What's also rather strange is this: when I have 3-4 lights, I run at 60FPS. When I increase that number to 20, the number drops to 20FPS. When I add 1000-1100 lights, I still get about 10 FPS. Why is that? Since the light computations are additive, there should be a lot more fragment shaders running per pixel when there are 1000 lights than when there are 20, meaning the renderer should, in theory, run much slower than with 20 lights. Why this huge performance hit when jumping from 3-4 lights to 20 lights?
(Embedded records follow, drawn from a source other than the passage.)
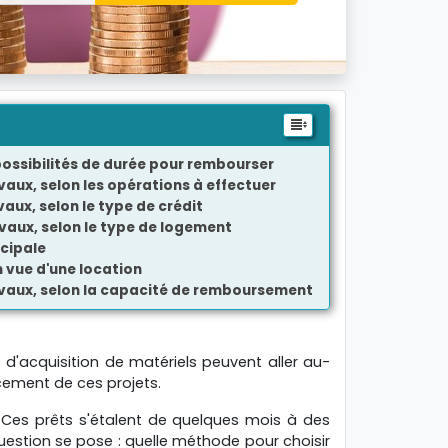
 possibilités de durée pour rembourser
avaux, selon les opérations à effectuer
vaux, selon le type de crédit
avaux, selon le type de logement
ncipale
 vue d'une location
ravaux, selon la capacité de remboursement
d'acquisition de matériels peuvent aller au-
cement de ces projets.
. Ces prêts s'étalent de quelques mois à des
uestion se pose : quelle méthode pour choisir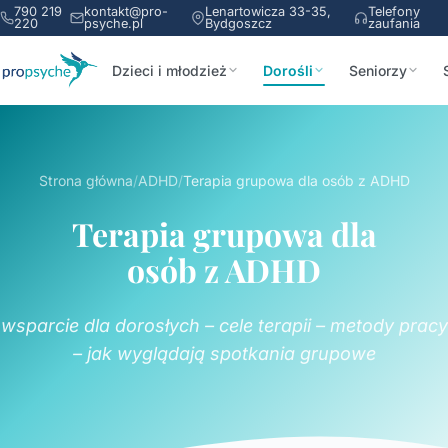
790 219
kontakt@pro-
Lenartowicza 33-35,
Telefony
220
psyche.pl
Bydgoszcz
zaufania
Dzieci i młodzież
Dorośli
Seniorzy
Strona główna
/
ADHD
/
Terapia grupowa dla osób z ADHD
Terapia grupowa dla
osób z ADHD
wsparcie dla dorosłych – cele terapii – metody pracy
– jak wyglądają spotkania grupowe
And now for part II of my question: Like I said before, I have also started using gDEBugger for profiling my OpenGL calls, but, sadly, I can't seem to find a way to determine exactly what takes the longest time to execute - I only get info regarding which functions get called the most. It helps when trying to hunt down things like redundant state changes, but for the stage I'm in, I'm sure that there are bigger issues slowing my renderer down.
Does anyone know of a reliable way to track the execution times of my fragment shaders, and see exactly which computations in which fragments take the longest? I know that nVidia nSight provides some wonderful graphics debugging capabilities, but most of them are only available for DirectX applications.